Eumenes II de Pérgamo ascendía por la avenida que conducía a la gran Acrópolis de la capital de su emergente reino. Habían venido mercaderes, soldados, embajadas, prestamistas, mujeres de vida disipada, ciudadanos admirados y ciudadanos en busca de fortuna desde todos los rincones de los dominios bajo control de Pérgamo; desde los puertos, pesquerías y grandes olivares y viñedos al sur del Monte Ida, la misma zona de donde el ejército conseguía los mejores caballos, hasta de las minas de oro y plata de las regiones próximas y de las ciudades griegas de la costa o desde las poblaciones del valle del Caico. Y es que todo el mundo quería ver entrar al gran rey Eumenes II victorioso en la inmensa acrópolis de Pérgamo. Todos intuían que el mundo cambiaba y cambiaba para transformar a aquella gran ciudad que los gobernaba en el centro de poder, y de comercio, de toda Asia Menor. Eso significaba mucho dinero fluyendo por aquella emergente ciudad y eso, sin duda, atraía a todos los que habían acudido aquella mañana. Los vencedores tienen muchos amigos, los vencidos ninguno.

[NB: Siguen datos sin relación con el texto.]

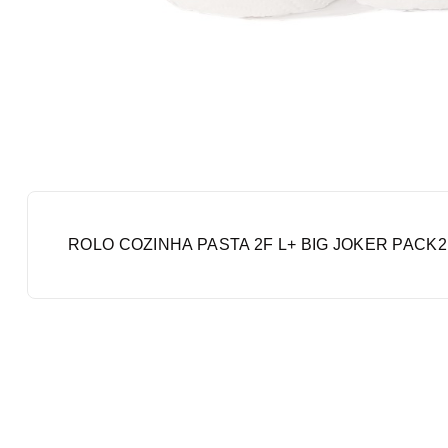
ROLO COZINHA PASTA 2F L+ BIG JOKER PACK2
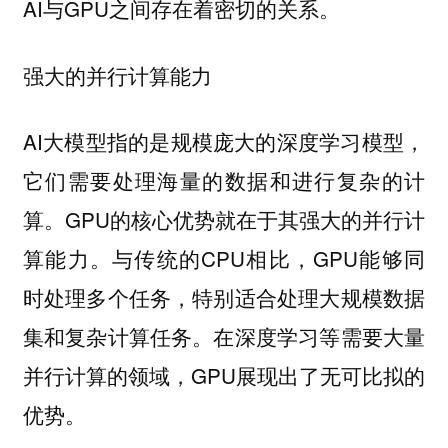
AI与GPU之间存在着密切的关系。
强大的并行计算能力
AI大模型指的是规模庞大的深度学习模型，
它们需要处理海量的数据和进行复杂的计
算。GPU的核心优势就在于其强大的并行计
算能力。与传统的CPU相比，GPU能够同
时处理多个任务，特别适合处理大规模数据
集和复杂计算任务。在深度学习等需要大量
并行计算的领域，GPU展现出了无可比拟的
优势。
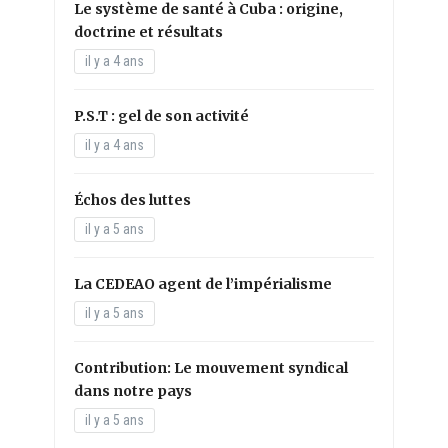
Le système de santé à Cuba : origine,
doctrine et résultats
il y a 4 ans
P.S.T : gel de son activité
il y a 4 ans
Échos des luttes
il y a 5 ans
La CEDEAO agent de l’impérialisme
il y a 5 ans
Contribution: Le mouvement syndical
dans notre pays
il y a 5 ans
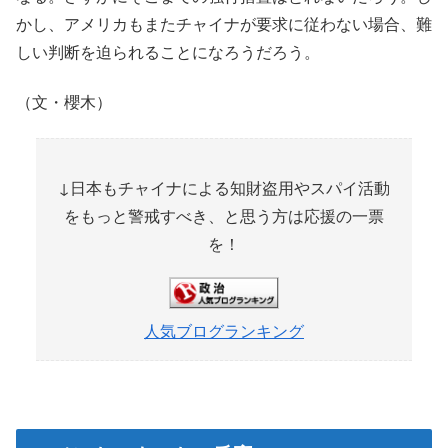
かし、アメリカもまたチャイナが要求に従わない場合、難
しい判断を迫られることになろうだろう。
（文・櫻木）
↓日本もチャイナによる知財盗用やスパイ活動
をもっと警戒すべき、と思う方は応援の一票
を！
人気ブログランキング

Pérgamo había sido construida a imagen y semejanza de Alejandría, pero extendida por la ladera de una montaña sobre la que se erigía la gran acrópolis, en lugar de edificada sobre el delta de un gran río. Por la ladera del monte estaban los templos, los inmensos mercados, las viviendas de los ciudadanos más poderosos y los grandes edificios públicos. Los visitantes que llegaban a Pérgamo por primera vez no podían evitar sorprenderse por el gran número de estatuas y bajorrelieves que decoraban todas las calles de la ciudad.

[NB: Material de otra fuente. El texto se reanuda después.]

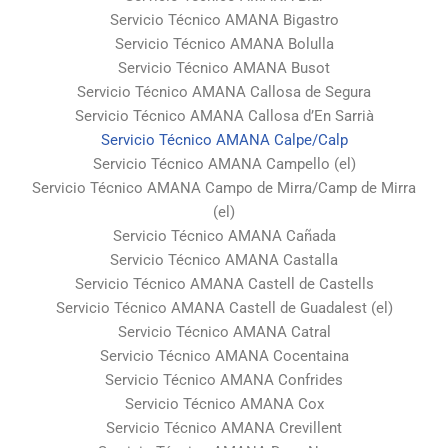
Servicio Técnico AMANA Bigastro
Servicio Técnico AMANA Bolulla
Servicio Técnico AMANA Busot
Servicio Técnico AMANA Callosa de Segura
Servicio Técnico AMANA Callosa d’En Sarrià
Servicio Técnico AMANA Calpe/Calp
Servicio Técnico AMANA Campello (el)
Servicio Técnico AMANA Campo de Mirra/Camp de Mirra
(el)
Servicio Técnico AMANA Cañada
Servicio Técnico AMANA Castalla
Servicio Técnico AMANA Castell de Castells
Servicio Técnico AMANA Castell de Guadalest (el)
Servicio Técnico AMANA Catral
Servicio Técnico AMANA Cocentaina
Servicio Técnico AMANA Confrides
Servicio Técnico AMANA Cox
Servicio Técnico AMANA Crevillent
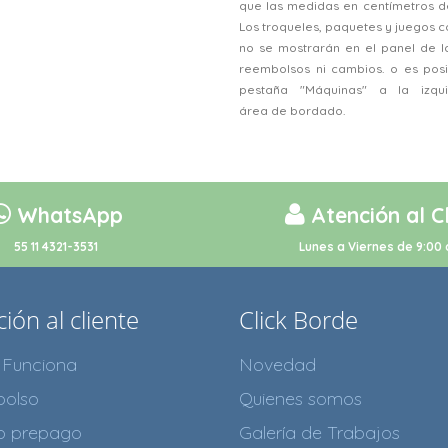
que las medidas en centímetros d
Los troqueles, paquetes y juegos
no se mostrarán en el panel de l
reembolsos ni cambios. o es posi
pestaña "Máquinas" a la izqu
área de bordado.
WhatsApp
Atención al C
55 11 4321-3531
Lunes a Viernes de 9:00 
ión al cliente
Click Borde
Funciona
Novedad
olso
Quienes somos
to prepago
Galería de Trabajos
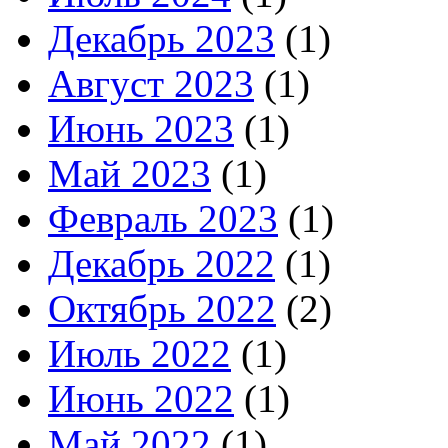
Декабрь 2023
(1)
Август 2023
(1)
Июнь 2023
(1)
Май 2023
(1)
Февраль 2023
(1)
Декабрь 2022
(1)
Октябрь 2022
(2)
Июль 2022
(1)
Июнь 2022
(1)
Май 2022
(1)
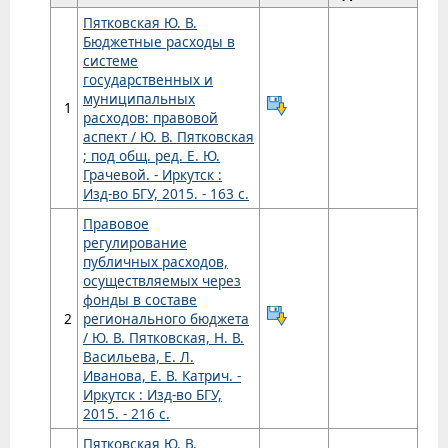
Пятковская Ю. В.
Бюджетные расходы в
системе
государственных и
муниципальных
1
расходов: правовой
аспект / Ю. В. Пятковская
; под общ. ред. Е. Ю.
Грачевой. - Иркутск :
Изд-во БГУ, 2015. - 163 с.
Правовое
регулирование
публичных расходов,
осуществляемых через
фонды в составе
2
регионального бюджета
/ Ю. В. Пятковская, Н. В.
Васильева, Е. Л.
Иванова, Е. В. Катрич. -
Иркутск : Изд-во БГУ,
2015. - 216 с.
Пятковская Ю. В.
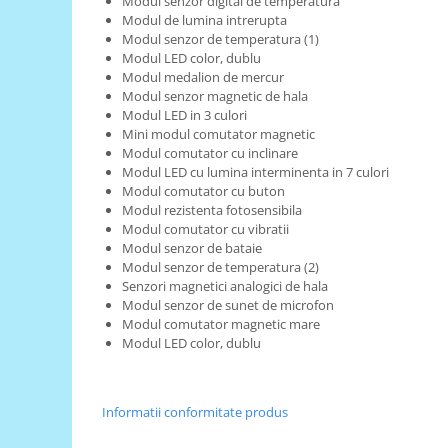
Modul senzor digital de temperatura
Generale
Modul de lumina intrerupta
LED
Modul senzor de temperatura (1)
Modul LED color, dublu
Microcontrollere AVR
Modul medalion de mercur
Modul senzor magnetic de hala
PCB - Placute Circuit
Modul LED in 3 culori
Rezistoare
Mini modul comutator magnetic
Modul comutator cu inclinare
Creion 3D 3Doodler
Modul LED cu lumina interminenta in 7 culori
Imprimante 3D
Modul comutator cu buton
Modul rezistenta fotosensibila
Imprimante 3D
Modul comutator cu vibratii
3Doodler
Modul senzor de bataie
Modul senzor de temperatura (2)
Componente
Senzori magnetici analogici de hala
Componente
Modul senzor de sunet de microfon
Modul comutator magnetic mare
Componente E3D
Modul LED color, dublu
Filament Premium ABS 1.75 mm
Filament Premium ABS 3 mm
Informatii conformitate produs
Filament Premium PLA 1.75 mm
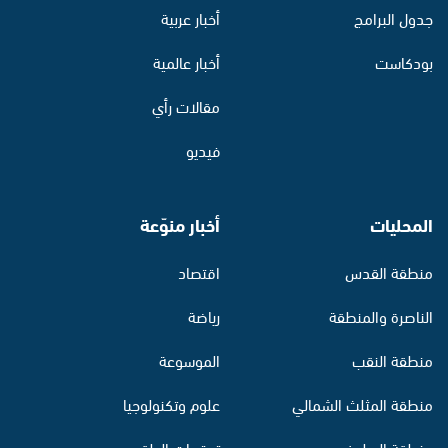
جدول البرامج
أخبار عربية
بودكاست
أخبار عالمية
مقالات رأي
فيديو
المحليات
أخبار منوّعة
منطقة القدس
اقتصاد
الناصرة والمنطقة
رياضة
منطقة النقب
الموسوعة
منطقة المثلث الشمالي
علوم وتكنولوجيا
منطقة البطوف
توقعات الطقس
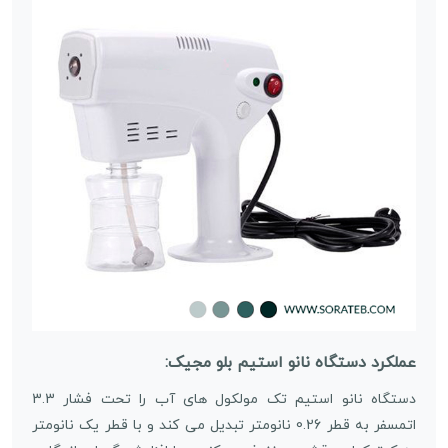
عملکرد دستگاه نانو استیم بلو مجیک:
دستگاه نانو استیم تک مولکول های آب را تحت فشار 3.3
اتمسفر به قطر 0.26 نانومتر تبدیل می کند و با قطر یک نانومتر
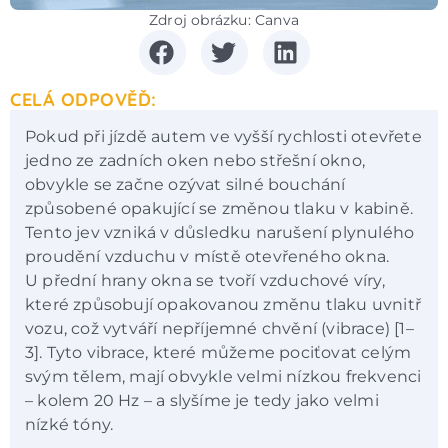
Zdroj obrázku: Canva
CELÁ ODPOVĚĎ:
Pokud při jízdě autem ve vyšší rychlosti otevřete
jedno ze zadních oken nebo střešní okno,
obvykle se začne ozývat silné bouchání
způsobené opakující se změnou tlaku v kabině.
Tento jev vzniká v důsledku narušení plynulého
proudění vzduchu v místě otevřeného okna.
U přední hrany okna se tvoří vzduchové víry,
které způsobují opakovanou změnu tlaku uvnitř
vozu, což vytváří nepříjemné chvění (vibrace) [1–
3]. Tyto vibrace, které můžeme pociťovat celým
svým tělem, mají obvykle velmi nízkou frekvenci
– kolem 20 Hz – a slyšíme je tedy jako velmi
nízké tóny.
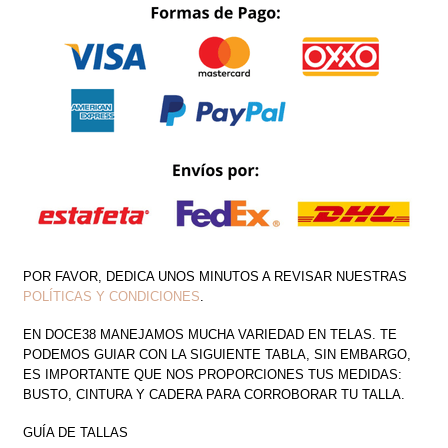
CANTIDAD
POR FAVOR, DEDICA UNOS MINUTOS A REVISAR NUESTRAS
POLÍTICAS Y CONDICIONES
.
EN DOCE38 MANEJAMOS MUCHA VARIEDAD EN TELAS. TE
PODEMOS GUIAR CON LA SIGUIENTE TABLA, SIN EMBARGO,
ES IMPORTANTE QUE NOS PROPORCIONES TUS MEDIDAS:
BUSTO, CINTURA Y CADERA PARA CORROBORAR TU TALLA.
GUÍA DE TALLAS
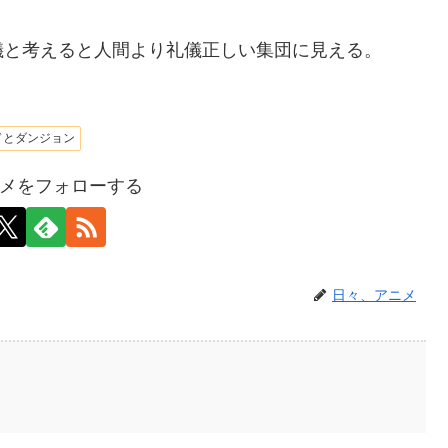
儀と考えると人間より礼儀正しい集団に見える。
ドとダンジョン
メをフォローする
日々、アニメ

Eumenes II quiso disfrutar de su entrada lo máximo posible y que ésta, a su vez, impresionara a todos de un modo impactante, así que se detuvo un momento en el ágora de la ladera de la montaña, dando tiempo para que se concentraran allí todos los presos y estandartes que quería exhibir en su desfile ante el pueblo. Cruzó entonces las murallas antiguas de Atalo I y avanzó con la cabeza erguida y orgullosa sobre su caballo blanco entre el Santuario de Hera y el Gimnasio y siguió rodeando la acrópolis amurallada desfilando junto al Templo de Deméter. Ascendió y entró al fin en la gran fortificación de lo alto de la montaña y realizó un largo recorrido por el interior de la acrópolis que lo condujo por la Biblioteca, el inmenso Templo de Atenea y las gradas del gran teatro hasta detenerse frente a un altar levantado en tiempos antiguos en honor al dios supremo Zeus. Allí desmontó y elevó sus plegarias a Zeus al tiempo que hacía numerosas ofrendas y sacrificios de animales. Fue una celebración breve pero intensa. Al terminar, Eumenes se quedó mirando aquel viejo altar.

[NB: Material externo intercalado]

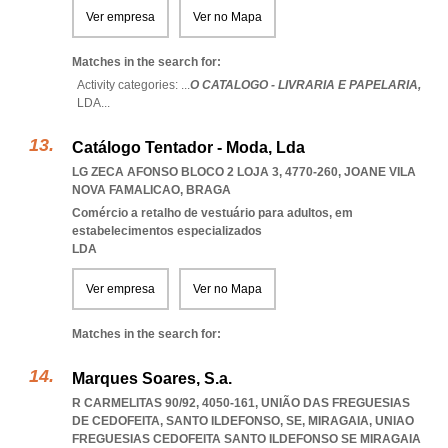
Ver empresa
Ver no Mapa
Matches in the search for:
Activity categories: ...
O CATALOGO - LIVRARIA E PAPELARIA,
LDA
...
Catálogo Tentador - Moda, Lda
LG ZECA AFONSO BLOCO 2 LOJA 3, 4770-260
,
JOANE VILA
NOVA FAMALICAO
,
BRAGA
Comércio a retalho de vestuário para adultos, em
estabelecimentos especializados
LDA
Ver empresa
Ver no Mapa
Matches in the search for:
Marques Soares, S.a.
R CARMELITAS 90/92, 4050-161, UNIÃO DAS FREGUESIAS
DE CEDOFEITA, SANTO ILDEFONSO, SE, MIRAGAIA
,
UNIAO
FREGUESIAS CEDOFEITA SANTO ILDEFONSO SE MIRAGAIA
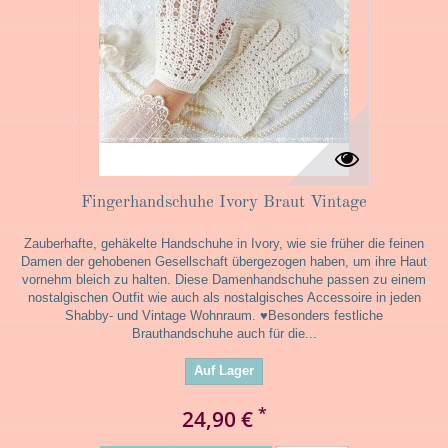
Fingerhandschuhe Ivory Braut Vintage
Zauberhafte, gehäkelte Handschuhe in Ivory, wie sie früher die feinen
Damen der gehobenen Gesellschaft übergezogen haben, um ihre Haut
vornehm bleich zu halten. Diese Damenhandschuhe passen zu einem
nostalgischen Outfit wie auch als nostalgisches Accessoire in jeden
Shabby- und Vintage Wohnraum. ♥Besonders festliche
Brauthandschuhe auch für die...
Auf Lager
*
24,90 €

—Es pequeño —dijo—. Tendremos que construir uno mucho más grande para celebrar las futuras victorias. Pérgamo tiene que poseer el mayor de los altares en honor a Zeus del mundo entero. Lo construiremos —y un fulgor resplandecía en su mirada mientras se volvía hacia sus oficiales y consejeros que lo acompañaban en todo momento—, pero antes tendremos que conquistar el norte. Quiero las costas de Bitinia, quiero el comercio con el Ponto Euxino. A través de Pérgamo se distribuirán las riquezas de los países que rodean el Ponto Euxino y para ello tenemos que terminar con la rebeldía de Bitinia. Ése es nuestro objetivo próximo. Luego —y se volvió hacia el altar—, luego habrá tiempo para un nuevo altar y nuevas celebraciones. —Y se alejó del lugar caminando con decisión en dirección a su palacio. Quería mapas, quería un recuento de los soldados y jinetes y barcos de los que disponía y quería un plan de ataque contra Bitinia ya. Eumenes no era hombre de grandes pausas. Necesitaba acción.